Les projets de réforme Balladur

Dimanche 11 novembre 2007 // La France

Selon diverses indiscrétions - monnaie courante dans notre République - et les confidences de leur coordonnateur, les membres du comité Balladur se sont mis d’accord sur un certain nombre de points. Ceux-ci devraient être rendus publics ces jours, juste avant la date butoir fixée au 1er novembre par le président Sarkozy, toujours pressé. Cette réforme des institutions proposerait surtout, comme on s’y attendait, de renforcer les pouvoirs du chef de l’Etat. Mais des droits nouveaux seraient également accordés aux parlementaires et aux citoyens. Par ailleurs, ne devrait pas être proposée la suppression du poste de Premier ministre.

L’article 20 de la Constitution de 1958, celui qui organise la répartition des pouvoirs, pourrait être dorénavant ainsi libellé : « Le président de la République définit la politique de la nation. Le gouvernement la met en œuvre. » On sait que l’actuelle rédaction indique : « Le gouvernement détermine et conduit la politique de la nation ».

Or, en dehors des périodes de cohabitation, les présidents de la V° République ont arrêté les grandes lignes de la politique du gouvernement, ce dernier disposant d’une marge de manoeuvre plus ou moins grande pour son application. On a beaucoup parlé du « domaine réservé » du chef de l’Etat, mais, dans la pratique, celui-ci n’a cessé de s’élargir depuis le général de Gaulle - à l’époque critiqué par un François Mitterrand qui se coulera sans problème dans son attitude. Par ailleurs, force demeure de constater que l’Assemblée nationale et le Sénat sont souvent réduits à une chambre d’enregistrement des projets venus de la présidence de la République et du gouvernement, avec pour seule marge de manoeuvre le droit d’amendement, qui donne parfois aux parlementaires l’occasion d’exprimer de petites frondes.

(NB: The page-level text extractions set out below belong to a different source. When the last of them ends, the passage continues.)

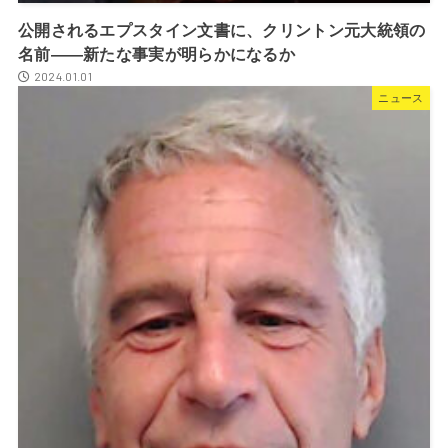
公開されるエプスタイン文書に、クリントン元大統領の
名前――新たな事実が明らかになるか
2024.01.01
ニュース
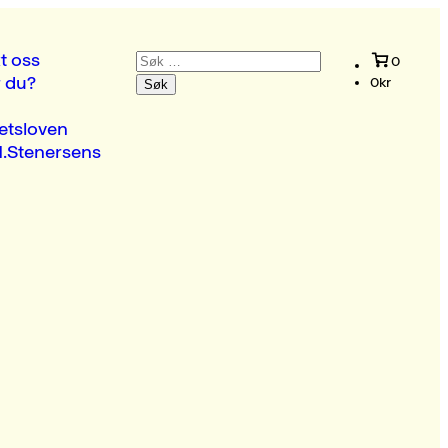
Søk
t oss
0
etter:
r du?
0
kr
etsloven
.Stenersens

L’évolution de la pratique institutionnelle a trouvé un aboutissement avec Nicolas Sarkozy. Omniprésent, « le Président » assume le fait de prendre les décisions de politique intérieure. On a même remarqué que, parallèlement au rôle public nouveau dévolu au secrétaire général de L’Elysée, le Premier ministre a été, au moins en une occasion, traité de simple « collaborateur ». D’après les propositions Balladur, le chef de l’Etat pourrait s’adresser aux deux assemblées directement, sans possibilité de débat ou de vote après son discours. Mais, comme cela se pratique aux Etats-Unis depuis Roosevelt, la présidence sera limitée à deux mandats consécutifs.

Par ailleurs, les assemblées pourraient voter des résolutions sur l’action du gouvernement et auditionner les ministres devant des commissions. De même, elles donneraient leur avis sur les nominations importantes, Enfin, le citoyen pourrait, dans certains cas, saisir le Conseil constitutionnel ainsi que le Conseil supérieur de la magistrature. Reste à trancher la question du cumul des mandats pour les parlementaires et celle de l’introduction d’une dose de proportionnelle.